19 Novembre 2013, 15:30pm

Publié par lapetitemaison

Lisboa in my heart

Un jour de ce printemps 2013 où il pleuvait des cordes, le Capitaine me proposa de partir en week-end à l'automne. Sa mission à La Défonce serait quasiment finie, les travaux aussi (en fait ni l'un ni l'autre...) et je pouvais poser quelques jours ni vu ni connu avant de retourner à une vie professionnelle. Notre dernier week-end tous-les-deux-tous-seuls (sans amis, sans invitation à un mariage) remontait à cinq ans (et encore, j'attendais Petit Châtain, le premier jour, j'ai tenu le choc, le deuxième je suis tombée dans les vapes au jardin Majorelle et je n'ai cessé d'être malade, laissant le Capitaine se balader seul dans la médina de Marrakech)... On pouvait mieux faire. Nous pouvions partir trois jours, allez maximum quatre en tirant sur le lundi pour rentrer. Finalement, par un montage de baby sitters assez complexe (qu'ils soient tous ici remerciés ! Surtout F et L pour avoir passé un week-end entier avec les trois lardons, qu'ils ont en plus trimballé à la campagne !)... On s'est envolés un jeudi, après avoir déposé les enfants qui à l'école qui à la crèche.

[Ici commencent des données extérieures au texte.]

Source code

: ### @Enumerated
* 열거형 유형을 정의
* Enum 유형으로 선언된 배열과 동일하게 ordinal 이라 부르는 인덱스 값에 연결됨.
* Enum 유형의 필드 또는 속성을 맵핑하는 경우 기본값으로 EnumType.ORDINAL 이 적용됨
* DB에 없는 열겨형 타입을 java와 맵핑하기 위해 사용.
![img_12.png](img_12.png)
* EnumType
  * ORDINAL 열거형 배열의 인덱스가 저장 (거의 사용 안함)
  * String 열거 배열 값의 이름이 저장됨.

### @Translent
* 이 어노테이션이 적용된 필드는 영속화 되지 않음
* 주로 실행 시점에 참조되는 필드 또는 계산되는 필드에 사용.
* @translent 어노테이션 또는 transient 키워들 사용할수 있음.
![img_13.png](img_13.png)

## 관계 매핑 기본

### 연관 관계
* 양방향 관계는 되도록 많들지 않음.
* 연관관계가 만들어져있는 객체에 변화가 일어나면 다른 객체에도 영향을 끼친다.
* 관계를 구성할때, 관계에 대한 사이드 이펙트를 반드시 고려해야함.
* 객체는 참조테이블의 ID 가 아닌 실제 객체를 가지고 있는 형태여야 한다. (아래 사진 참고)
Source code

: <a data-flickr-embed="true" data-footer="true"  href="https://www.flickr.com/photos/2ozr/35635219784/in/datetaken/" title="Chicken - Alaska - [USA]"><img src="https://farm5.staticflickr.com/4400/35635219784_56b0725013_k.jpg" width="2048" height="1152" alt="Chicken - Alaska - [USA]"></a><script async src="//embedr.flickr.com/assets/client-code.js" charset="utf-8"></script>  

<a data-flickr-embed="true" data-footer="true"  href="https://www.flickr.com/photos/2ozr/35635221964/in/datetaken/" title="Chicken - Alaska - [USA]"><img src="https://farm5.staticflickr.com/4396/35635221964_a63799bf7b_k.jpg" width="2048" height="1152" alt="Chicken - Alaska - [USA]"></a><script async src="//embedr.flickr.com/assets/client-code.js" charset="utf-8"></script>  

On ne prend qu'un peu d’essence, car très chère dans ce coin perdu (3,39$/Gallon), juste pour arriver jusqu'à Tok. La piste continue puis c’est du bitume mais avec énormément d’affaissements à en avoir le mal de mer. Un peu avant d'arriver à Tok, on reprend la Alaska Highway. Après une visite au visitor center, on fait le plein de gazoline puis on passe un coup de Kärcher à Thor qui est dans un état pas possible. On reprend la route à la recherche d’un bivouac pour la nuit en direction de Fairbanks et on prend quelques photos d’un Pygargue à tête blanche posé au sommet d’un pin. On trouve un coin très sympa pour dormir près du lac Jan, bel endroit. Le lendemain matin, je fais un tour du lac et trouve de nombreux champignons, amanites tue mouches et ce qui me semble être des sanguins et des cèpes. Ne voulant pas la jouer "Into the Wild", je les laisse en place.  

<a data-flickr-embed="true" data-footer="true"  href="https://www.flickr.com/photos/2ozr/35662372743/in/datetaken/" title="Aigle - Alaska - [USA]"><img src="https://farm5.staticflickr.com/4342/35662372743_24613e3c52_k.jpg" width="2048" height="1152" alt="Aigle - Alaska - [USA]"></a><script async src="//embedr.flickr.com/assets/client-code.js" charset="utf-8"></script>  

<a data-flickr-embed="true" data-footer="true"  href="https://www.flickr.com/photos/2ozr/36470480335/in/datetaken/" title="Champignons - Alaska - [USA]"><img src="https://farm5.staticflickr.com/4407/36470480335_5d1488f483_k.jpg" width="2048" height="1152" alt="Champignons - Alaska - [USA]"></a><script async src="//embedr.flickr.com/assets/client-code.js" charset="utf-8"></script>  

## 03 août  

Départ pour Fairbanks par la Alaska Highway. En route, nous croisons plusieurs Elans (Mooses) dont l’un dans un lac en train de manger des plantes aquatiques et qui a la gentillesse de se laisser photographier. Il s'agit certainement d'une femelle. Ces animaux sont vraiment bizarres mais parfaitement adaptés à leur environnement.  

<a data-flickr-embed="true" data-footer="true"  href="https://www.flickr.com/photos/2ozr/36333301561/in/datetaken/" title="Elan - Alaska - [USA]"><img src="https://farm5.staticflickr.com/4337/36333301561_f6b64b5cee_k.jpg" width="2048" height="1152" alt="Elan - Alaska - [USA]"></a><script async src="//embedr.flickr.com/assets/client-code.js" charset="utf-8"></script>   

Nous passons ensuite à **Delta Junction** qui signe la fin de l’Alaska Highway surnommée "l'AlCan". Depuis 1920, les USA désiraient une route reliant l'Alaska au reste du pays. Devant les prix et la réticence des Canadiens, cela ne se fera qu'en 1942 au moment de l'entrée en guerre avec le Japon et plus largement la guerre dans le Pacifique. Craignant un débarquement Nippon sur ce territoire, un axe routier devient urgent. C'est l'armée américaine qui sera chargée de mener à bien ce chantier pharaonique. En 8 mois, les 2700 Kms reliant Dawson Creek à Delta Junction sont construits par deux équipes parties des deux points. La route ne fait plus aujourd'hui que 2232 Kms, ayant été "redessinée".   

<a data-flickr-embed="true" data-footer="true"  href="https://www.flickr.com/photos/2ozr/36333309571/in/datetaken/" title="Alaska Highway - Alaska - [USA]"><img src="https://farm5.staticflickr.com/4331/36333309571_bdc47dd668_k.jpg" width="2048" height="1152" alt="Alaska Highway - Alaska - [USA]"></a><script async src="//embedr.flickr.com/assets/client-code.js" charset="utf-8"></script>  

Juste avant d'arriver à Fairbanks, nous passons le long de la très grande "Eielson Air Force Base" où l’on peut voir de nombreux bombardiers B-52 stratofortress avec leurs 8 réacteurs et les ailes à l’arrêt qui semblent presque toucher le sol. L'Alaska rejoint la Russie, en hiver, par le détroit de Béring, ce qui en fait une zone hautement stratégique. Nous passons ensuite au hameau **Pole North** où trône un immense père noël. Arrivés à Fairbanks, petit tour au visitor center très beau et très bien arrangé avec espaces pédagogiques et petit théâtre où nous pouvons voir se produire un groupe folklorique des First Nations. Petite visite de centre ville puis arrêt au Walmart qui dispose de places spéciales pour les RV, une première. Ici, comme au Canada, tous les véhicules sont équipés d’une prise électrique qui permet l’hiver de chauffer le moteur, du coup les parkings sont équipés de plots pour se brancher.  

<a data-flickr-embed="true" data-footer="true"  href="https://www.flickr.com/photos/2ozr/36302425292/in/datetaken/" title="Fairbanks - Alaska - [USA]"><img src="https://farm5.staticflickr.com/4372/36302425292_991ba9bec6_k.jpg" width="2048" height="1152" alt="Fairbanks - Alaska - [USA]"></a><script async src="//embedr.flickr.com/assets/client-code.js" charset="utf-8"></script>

Autant le dire, on est tombés en amour avec cette ville : le temps estival (28 à 30 degrés), la beauté, même dégradée, de ses quartiers historiques, la proximité du Tage et de la mer de Paille, la vue sur le ponte 25 de Abril qui a des petits airs de Golden Gate Bridge... Mais foin de mots, juste des photos (oui, je me foule pas beaucoup)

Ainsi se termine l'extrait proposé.